SOURCE TEXT:
=====

- Born: Evalyn Smith Nesbitt 1855 Port Deposit, Maryland, U.S.
- Died: April 22, 1927 (aged 71–72) Baltimore, Maryland, U.S.
- Resting place: Hopewell Cemetery Woodlawn, Maryland
- Education: Wesleyan Female College Wilmington, Delaware
- Occupations: Banker; philanthropist;
- Spouses: ; Jacob Tome ​ ​(m. 1884; died 1898)​ ; Joseph I. France ​(m. 1903)​

= Evalyn France =

Evalyn Smith Nesbitt Tome France (1855 – April 22, 1927) was the first woman president of a national bank.

==Early life==
Evalyn Smith Nesbitt was born in 1855 in Port Deposit, Maryland, to Henry C. Nesbitt, a merchant who owned a general store in Port Deposit and branch stores in Harford County, Maryland. In 1873, she received a degree in English literature from Wesleyan Female College in Wilmington, Delaware.

==Career==
With her husband Jacob Tome, she co-founded the Tome School in Port Deposit. After it opened in 1894, she served as the president of the board of trustees.

She served as president of the Cecil National Bank of Port Deposit from 1898 to 1906 and of the National Bank of Elkton, Maryland, from 1898 to 1906.

==Personal life==
She married Jacob Tome, a millionaire and philanthropist, on October 1, 1884. He died in 1898.

She married Dr. Joseph I. France, a teacher at the Tome School, on June 24, 1903. After he was elected as a U.S. senator in 1916, she helped form the Ladies of the Senate group, later called the Senate Spouses, in Washington, D.C.; she also entertained First Lady Grace Coolidge. Joseph France would run for U.S. president in 1932, after Evalyn France's death.

==Death==
She died on April 22, 1927, from complications from an operation for a goiter at Union Memorial Hospital in Baltimore, Maryland. She was interred at Hopewell Cemetery near Woodlawn, Maryland.

=====

DATASET RECORDS:
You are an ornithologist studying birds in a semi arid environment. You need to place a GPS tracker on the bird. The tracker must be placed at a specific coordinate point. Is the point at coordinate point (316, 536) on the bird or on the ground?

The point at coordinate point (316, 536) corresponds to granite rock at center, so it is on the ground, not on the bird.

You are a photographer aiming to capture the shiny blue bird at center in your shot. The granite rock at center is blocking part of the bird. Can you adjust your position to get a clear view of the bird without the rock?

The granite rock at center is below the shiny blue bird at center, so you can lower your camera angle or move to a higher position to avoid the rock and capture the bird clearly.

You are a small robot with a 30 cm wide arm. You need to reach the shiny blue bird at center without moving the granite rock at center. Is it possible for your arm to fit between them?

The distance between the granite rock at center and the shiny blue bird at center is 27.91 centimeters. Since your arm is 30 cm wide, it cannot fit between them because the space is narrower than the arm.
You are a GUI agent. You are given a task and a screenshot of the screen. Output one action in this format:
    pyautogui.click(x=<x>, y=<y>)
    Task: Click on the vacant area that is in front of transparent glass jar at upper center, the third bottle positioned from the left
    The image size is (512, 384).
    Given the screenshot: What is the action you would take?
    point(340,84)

=====

WHAT THIS EXERCISE ASKS:
[a] According to the biography of Evalyn France, at which hospital did she die?
[b] List every institution that the biography of Evalyn France says she served as president of, including as president of its board.
Answer from the biography of Evalyn France alone.

ANSWERS BELOW:
[a] Union Memorial Hospital in Baltimore, Maryland.

[b]
- The Tome School (president of the board of trustees)
- The Cecil National Bank of Port Deposit
- The National Bank of Elkton, Maryland